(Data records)

※

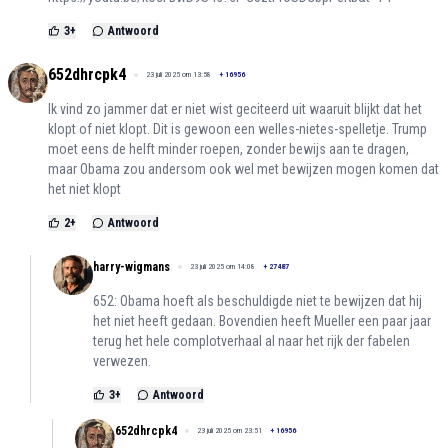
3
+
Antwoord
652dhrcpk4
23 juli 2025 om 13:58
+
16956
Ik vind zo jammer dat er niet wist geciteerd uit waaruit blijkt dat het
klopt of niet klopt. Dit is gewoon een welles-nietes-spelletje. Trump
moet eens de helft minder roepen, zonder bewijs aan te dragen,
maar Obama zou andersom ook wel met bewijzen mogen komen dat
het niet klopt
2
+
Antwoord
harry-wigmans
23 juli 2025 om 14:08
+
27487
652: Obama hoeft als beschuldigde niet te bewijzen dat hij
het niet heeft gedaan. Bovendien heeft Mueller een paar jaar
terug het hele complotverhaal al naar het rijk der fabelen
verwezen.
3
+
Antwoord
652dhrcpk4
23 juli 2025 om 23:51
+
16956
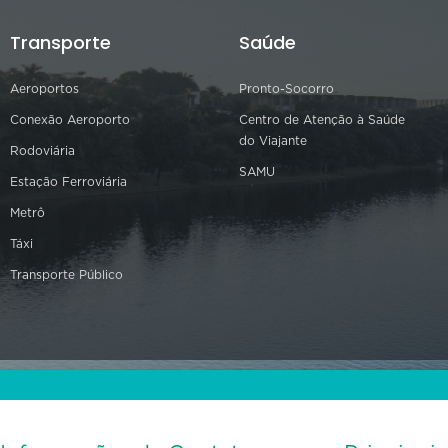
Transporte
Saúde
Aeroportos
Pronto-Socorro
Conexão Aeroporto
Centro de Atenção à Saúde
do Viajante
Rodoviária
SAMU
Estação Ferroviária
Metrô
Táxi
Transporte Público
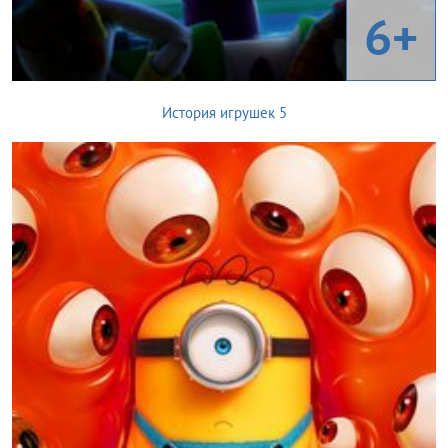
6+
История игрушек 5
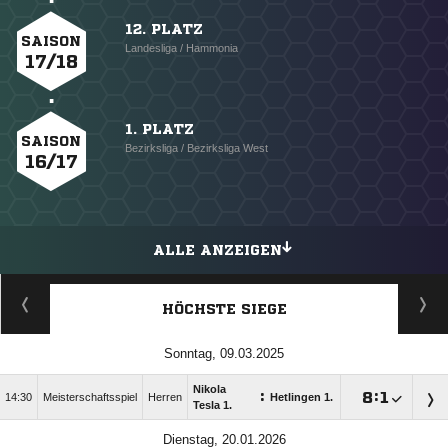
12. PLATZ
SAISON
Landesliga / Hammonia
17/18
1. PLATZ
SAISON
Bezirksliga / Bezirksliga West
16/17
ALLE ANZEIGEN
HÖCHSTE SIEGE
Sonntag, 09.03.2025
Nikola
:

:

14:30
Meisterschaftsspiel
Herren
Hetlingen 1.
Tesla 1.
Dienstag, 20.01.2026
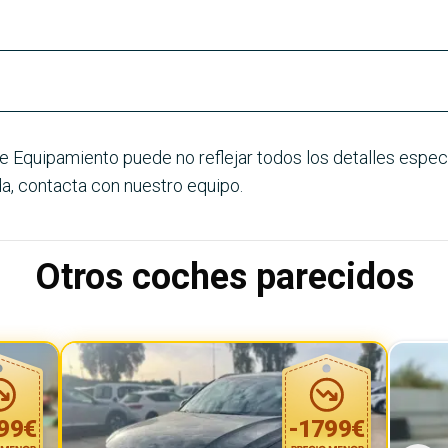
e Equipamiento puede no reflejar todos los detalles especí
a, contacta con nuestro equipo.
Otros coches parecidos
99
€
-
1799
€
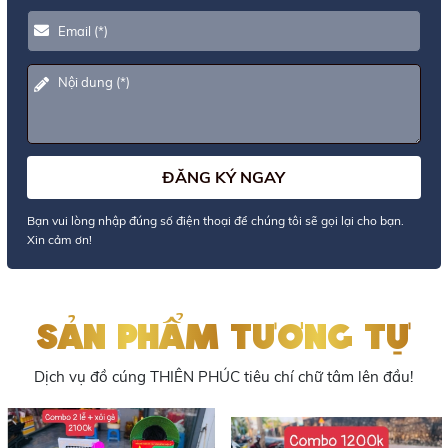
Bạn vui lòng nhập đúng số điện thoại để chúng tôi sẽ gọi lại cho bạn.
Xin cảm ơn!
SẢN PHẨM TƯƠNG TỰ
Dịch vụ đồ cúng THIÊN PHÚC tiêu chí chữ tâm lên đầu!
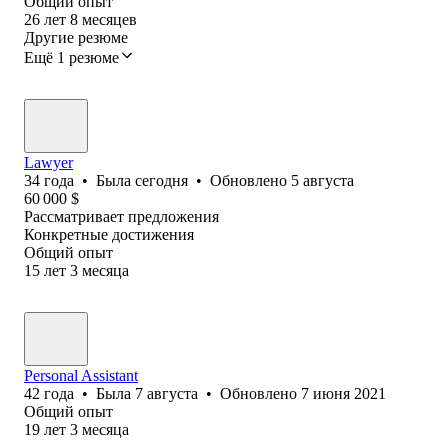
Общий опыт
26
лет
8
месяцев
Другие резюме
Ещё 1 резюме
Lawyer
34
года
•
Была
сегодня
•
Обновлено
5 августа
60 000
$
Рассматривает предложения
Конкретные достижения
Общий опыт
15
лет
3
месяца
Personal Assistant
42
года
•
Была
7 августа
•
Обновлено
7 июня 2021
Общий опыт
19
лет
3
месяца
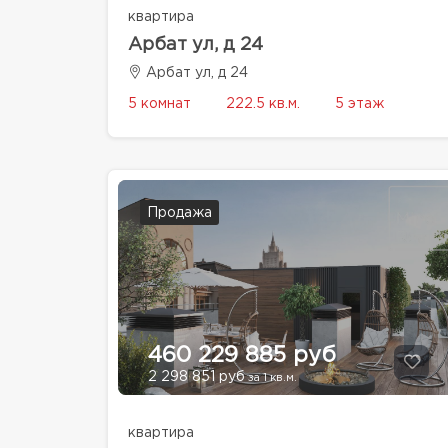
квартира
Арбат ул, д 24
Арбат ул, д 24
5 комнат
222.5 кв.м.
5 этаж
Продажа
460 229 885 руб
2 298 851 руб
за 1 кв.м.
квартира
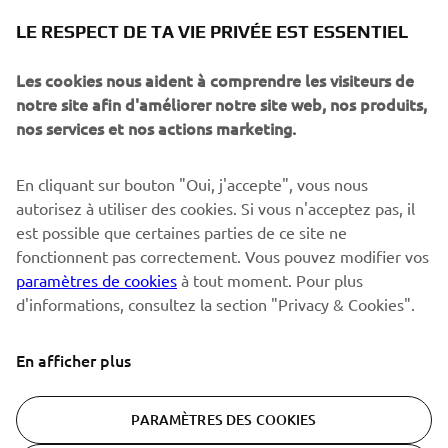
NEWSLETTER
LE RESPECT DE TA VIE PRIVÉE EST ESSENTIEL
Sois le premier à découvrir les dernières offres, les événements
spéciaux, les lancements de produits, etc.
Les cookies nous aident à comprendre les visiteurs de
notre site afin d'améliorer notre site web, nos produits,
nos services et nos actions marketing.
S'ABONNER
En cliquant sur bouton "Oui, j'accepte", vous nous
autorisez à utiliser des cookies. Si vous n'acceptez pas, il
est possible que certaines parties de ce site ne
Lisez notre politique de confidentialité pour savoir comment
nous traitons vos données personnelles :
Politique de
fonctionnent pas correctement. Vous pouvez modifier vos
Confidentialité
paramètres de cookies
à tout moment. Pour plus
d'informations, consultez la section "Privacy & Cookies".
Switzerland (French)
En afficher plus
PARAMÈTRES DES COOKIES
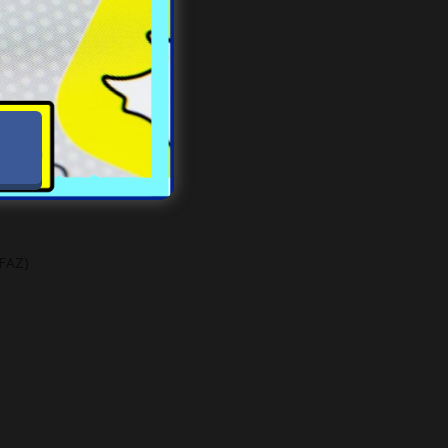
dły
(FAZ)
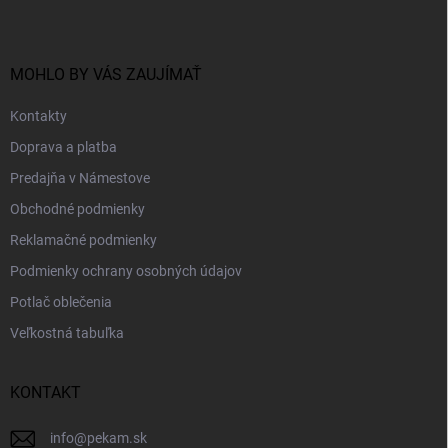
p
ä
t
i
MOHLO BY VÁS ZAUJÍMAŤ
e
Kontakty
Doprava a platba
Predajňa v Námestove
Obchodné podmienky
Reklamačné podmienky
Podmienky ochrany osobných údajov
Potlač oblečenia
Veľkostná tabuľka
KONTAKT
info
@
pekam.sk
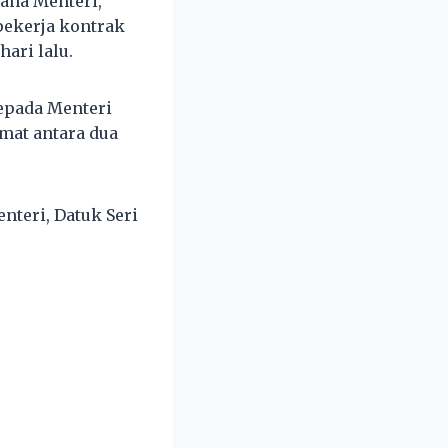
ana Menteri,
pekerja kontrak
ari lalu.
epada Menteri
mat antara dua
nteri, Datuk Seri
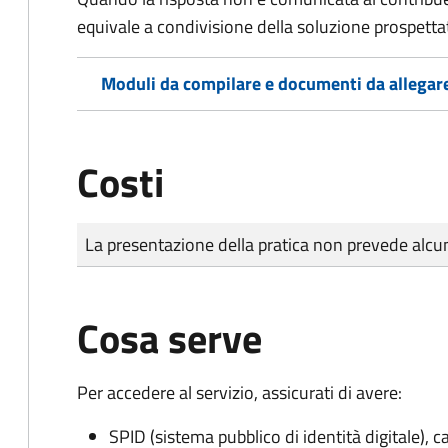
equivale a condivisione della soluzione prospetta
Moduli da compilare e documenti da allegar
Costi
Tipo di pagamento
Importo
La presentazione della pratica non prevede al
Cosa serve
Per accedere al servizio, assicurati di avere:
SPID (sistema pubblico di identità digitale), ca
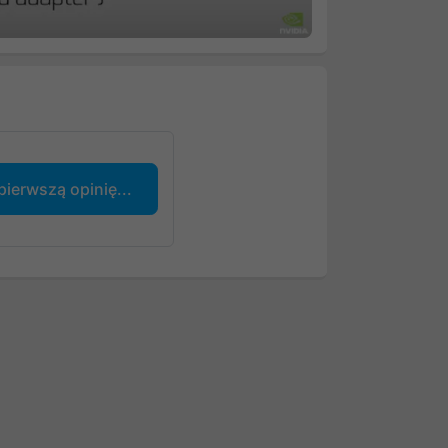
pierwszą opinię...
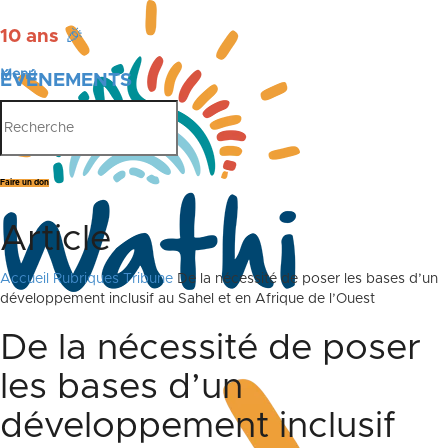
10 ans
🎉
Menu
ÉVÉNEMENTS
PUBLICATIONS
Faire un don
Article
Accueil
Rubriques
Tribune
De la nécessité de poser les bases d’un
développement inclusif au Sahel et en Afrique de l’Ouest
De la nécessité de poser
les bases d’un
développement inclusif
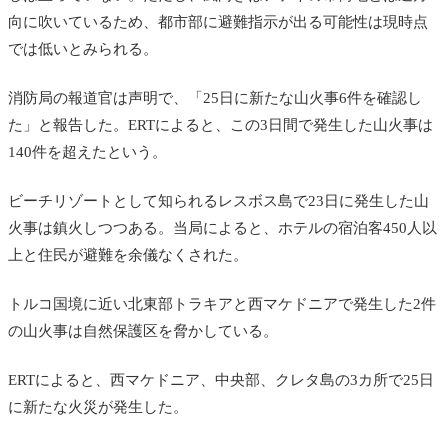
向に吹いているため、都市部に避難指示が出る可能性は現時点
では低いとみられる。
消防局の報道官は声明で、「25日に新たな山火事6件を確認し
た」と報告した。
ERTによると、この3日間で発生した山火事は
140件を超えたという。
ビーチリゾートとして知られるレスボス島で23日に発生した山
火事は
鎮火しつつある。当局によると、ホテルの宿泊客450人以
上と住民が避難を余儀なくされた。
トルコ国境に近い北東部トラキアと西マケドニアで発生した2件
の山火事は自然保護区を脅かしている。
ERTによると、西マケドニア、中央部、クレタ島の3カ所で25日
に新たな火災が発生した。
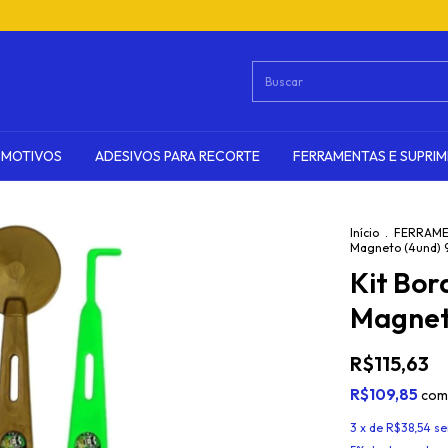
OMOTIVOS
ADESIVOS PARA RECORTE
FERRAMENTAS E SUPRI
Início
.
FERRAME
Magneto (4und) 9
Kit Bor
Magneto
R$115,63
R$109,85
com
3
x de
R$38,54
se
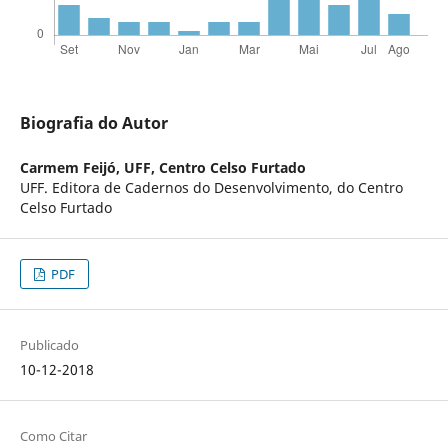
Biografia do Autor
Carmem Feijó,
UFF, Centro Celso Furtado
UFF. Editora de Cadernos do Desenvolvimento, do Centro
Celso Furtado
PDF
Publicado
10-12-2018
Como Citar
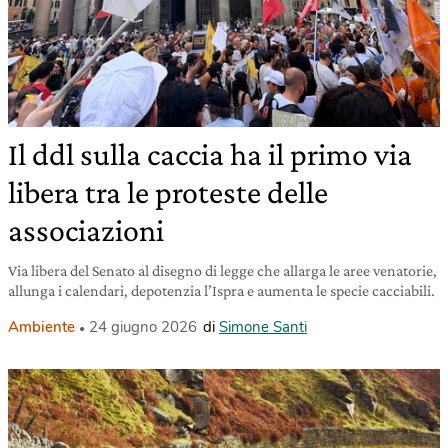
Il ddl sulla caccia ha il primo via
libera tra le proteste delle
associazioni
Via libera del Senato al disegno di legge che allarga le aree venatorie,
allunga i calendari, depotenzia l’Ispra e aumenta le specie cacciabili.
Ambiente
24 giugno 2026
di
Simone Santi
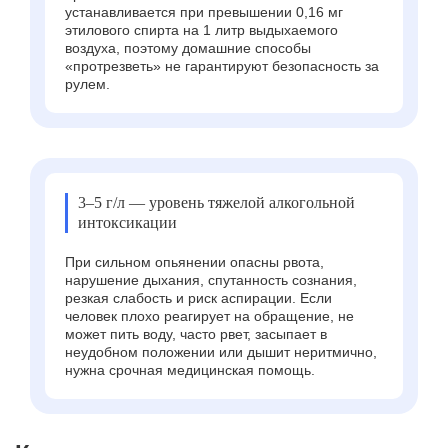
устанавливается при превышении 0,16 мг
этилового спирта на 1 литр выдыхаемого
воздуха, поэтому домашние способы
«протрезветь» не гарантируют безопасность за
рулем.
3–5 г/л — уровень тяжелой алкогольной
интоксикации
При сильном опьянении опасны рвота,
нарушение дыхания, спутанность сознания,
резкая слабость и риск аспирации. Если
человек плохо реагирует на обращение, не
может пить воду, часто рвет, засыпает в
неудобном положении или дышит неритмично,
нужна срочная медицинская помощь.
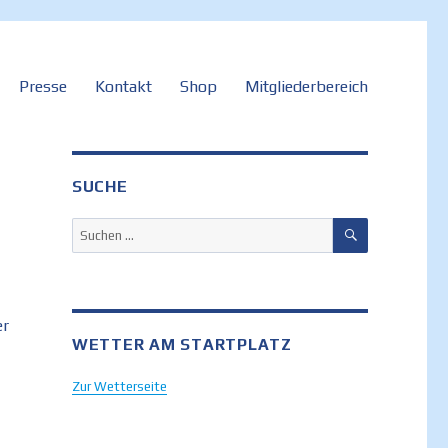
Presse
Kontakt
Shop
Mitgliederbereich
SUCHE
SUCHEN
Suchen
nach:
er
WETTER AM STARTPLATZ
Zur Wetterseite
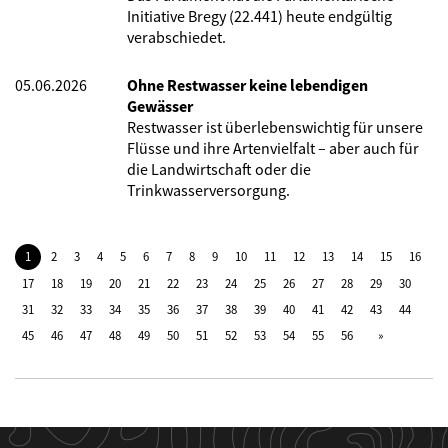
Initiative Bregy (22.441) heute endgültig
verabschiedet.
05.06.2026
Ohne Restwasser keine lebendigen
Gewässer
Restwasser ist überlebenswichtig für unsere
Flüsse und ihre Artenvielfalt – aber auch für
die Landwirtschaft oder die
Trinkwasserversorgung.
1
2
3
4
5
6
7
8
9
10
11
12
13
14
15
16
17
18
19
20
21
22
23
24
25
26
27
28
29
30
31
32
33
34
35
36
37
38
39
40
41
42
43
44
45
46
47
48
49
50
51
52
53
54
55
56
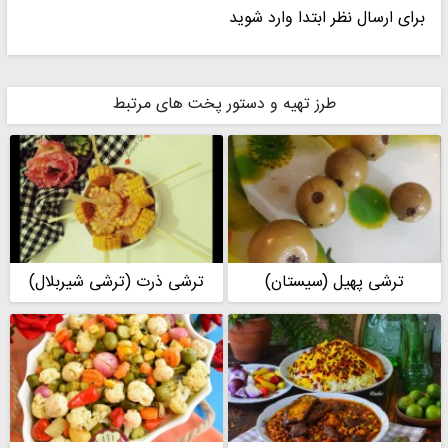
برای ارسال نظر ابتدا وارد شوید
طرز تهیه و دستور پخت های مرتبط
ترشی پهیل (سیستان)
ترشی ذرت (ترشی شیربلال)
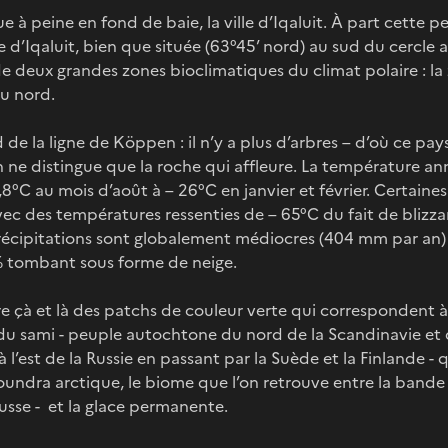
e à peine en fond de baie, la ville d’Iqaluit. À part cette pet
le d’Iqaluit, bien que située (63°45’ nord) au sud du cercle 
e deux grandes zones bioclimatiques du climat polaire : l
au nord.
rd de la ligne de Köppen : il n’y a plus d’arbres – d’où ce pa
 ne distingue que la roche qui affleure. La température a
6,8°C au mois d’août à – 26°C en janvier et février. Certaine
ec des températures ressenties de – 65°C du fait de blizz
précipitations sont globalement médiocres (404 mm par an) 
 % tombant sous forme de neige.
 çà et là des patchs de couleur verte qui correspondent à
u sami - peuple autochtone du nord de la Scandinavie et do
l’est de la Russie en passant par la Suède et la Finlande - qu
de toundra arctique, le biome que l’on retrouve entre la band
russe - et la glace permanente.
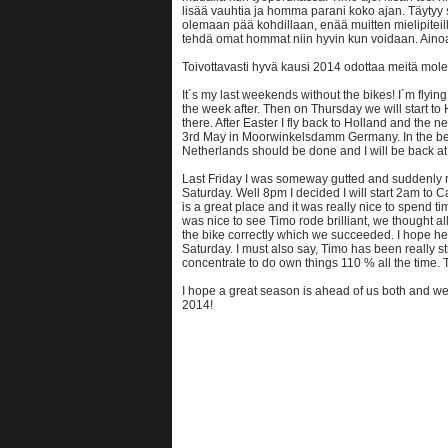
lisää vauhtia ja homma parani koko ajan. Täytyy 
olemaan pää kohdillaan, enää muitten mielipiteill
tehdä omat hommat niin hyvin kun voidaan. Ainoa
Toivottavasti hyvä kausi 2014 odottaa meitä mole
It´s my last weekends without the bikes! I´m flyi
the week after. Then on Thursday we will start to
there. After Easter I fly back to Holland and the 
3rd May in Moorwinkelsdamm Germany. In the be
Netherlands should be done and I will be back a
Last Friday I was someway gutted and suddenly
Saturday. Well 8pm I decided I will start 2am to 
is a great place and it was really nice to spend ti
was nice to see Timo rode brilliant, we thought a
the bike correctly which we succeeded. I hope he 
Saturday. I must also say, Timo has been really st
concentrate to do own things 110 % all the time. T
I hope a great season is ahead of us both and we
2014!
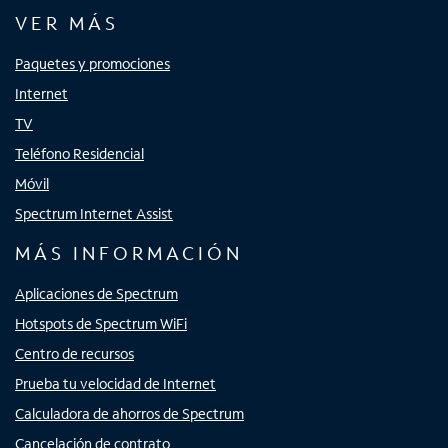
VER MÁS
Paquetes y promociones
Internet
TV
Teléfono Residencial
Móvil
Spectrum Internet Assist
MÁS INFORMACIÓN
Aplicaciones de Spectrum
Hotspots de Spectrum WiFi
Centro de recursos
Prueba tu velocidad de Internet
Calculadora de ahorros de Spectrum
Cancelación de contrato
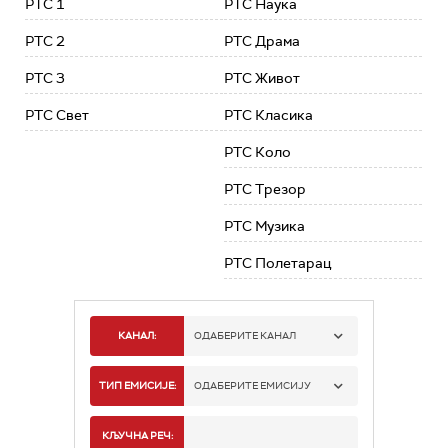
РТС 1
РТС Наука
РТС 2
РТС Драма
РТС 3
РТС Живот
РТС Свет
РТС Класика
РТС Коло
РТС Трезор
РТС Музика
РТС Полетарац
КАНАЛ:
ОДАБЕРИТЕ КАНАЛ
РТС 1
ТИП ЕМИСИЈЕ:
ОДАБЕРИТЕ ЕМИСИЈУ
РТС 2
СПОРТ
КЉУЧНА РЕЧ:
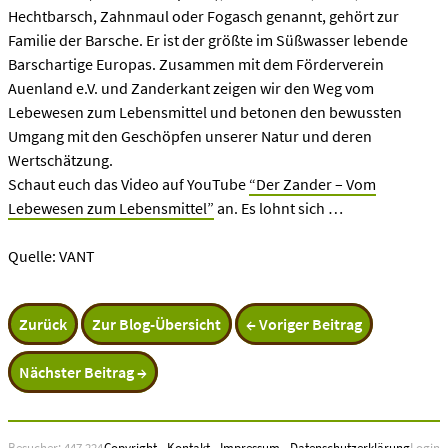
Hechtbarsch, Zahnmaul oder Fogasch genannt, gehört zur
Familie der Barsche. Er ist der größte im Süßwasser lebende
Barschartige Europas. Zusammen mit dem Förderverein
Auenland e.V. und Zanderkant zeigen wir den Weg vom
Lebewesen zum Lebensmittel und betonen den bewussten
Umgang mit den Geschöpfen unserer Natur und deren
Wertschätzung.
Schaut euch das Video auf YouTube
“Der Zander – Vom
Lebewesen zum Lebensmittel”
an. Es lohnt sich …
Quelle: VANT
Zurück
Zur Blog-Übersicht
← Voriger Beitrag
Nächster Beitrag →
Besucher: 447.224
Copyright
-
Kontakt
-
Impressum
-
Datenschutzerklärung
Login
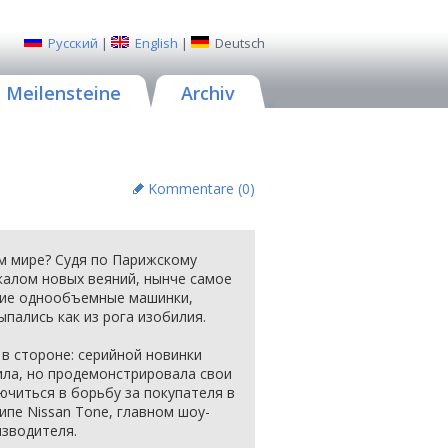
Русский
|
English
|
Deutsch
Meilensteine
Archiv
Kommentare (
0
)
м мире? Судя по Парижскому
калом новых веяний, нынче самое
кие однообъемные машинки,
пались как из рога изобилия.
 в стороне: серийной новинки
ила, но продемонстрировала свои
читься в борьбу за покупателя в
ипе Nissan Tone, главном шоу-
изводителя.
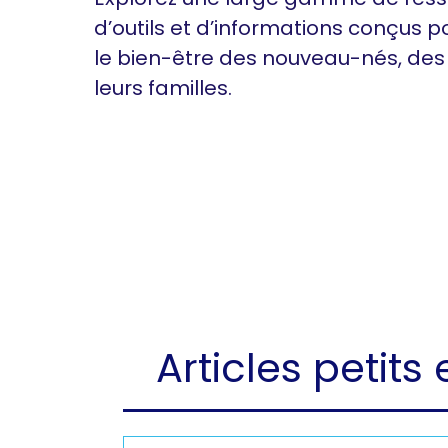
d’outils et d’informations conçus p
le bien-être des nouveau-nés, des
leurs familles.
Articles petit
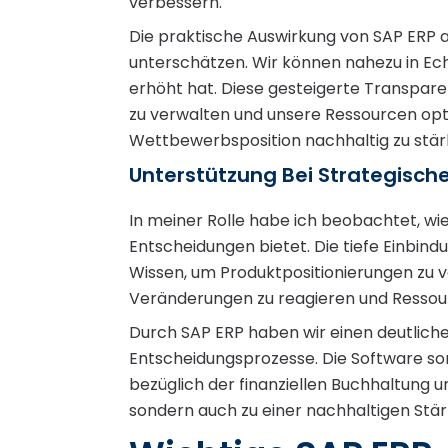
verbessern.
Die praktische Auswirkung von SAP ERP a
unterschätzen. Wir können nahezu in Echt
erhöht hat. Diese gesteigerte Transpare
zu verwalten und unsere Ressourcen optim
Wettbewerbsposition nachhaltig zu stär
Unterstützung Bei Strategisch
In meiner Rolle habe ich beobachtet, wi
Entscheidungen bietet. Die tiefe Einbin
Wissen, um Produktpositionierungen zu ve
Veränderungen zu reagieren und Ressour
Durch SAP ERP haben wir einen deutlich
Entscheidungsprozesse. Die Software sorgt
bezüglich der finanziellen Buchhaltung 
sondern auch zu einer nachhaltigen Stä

※

[WHAT IS NEEDED]
Rewrite the entries from the line that has "устанавливается при превышении 0,16 мг" through the line that has "ترشی ذرت (ترشی شیربلال)", putting "Mindestwasser" wherever "Restwasser" appears and changing nothing else. Omit the pictures.

[SOLUTION FOR THIS TASK]
устанавливается при превышении 0,16 мг
этилового спирта на 1 литр выдыхаемого
воздуха, поэтому домашние способы
«протрезветь» не гарантируют безопасность за
рулем.
3–5 г/л — уровень тяжелой алкогольной
интоксикации
При сильном опьянении опасны рвота,
нарушение дыхания, спутанность сознания,
резкая слабость и риск аспирации. Если
человек плохо реагирует на обращение, не
может пить воду, часто рвет, засыпает в
неудобном положении или дышит неритмично,
нужна срочная медицинская помощь.
Presse
Kontakt
Shop
Mitgliederbereich
SUCHE
SUCHEN
Suchen
nach:
er
WETTER AM STARTPLATZ
Zur Wetterseite
Initiative Bregy (22.441) heute endgültig
verabschiedet.
05.06.2026
Ohne Mindestwasser keine lebendigen
Gewässer
Mindestwasser ist überlebenswichtig für unsere
Flüsse und ihre Artenvielfalt – aber auch für
die Landwirtschaft oder die
Trinkwasserversorgung.
1
2
3
4
5
6
7
8
9
10
11
12
13
14
15
16
17
18
19
20
21
22
23
24
25
26
27
28
29
30
31
32
33
34
35
36
37
38
39
40
41
42
43
44
45
46
47
48
49
50
51
52
53
54
55
56
برای ارسال نظر ابتدا وارد شوید
طرز تهیه و دستور پخت های مرتبط
ترشی پهیل (سیستان)
ترشی ذرت (ترشی شیربلال)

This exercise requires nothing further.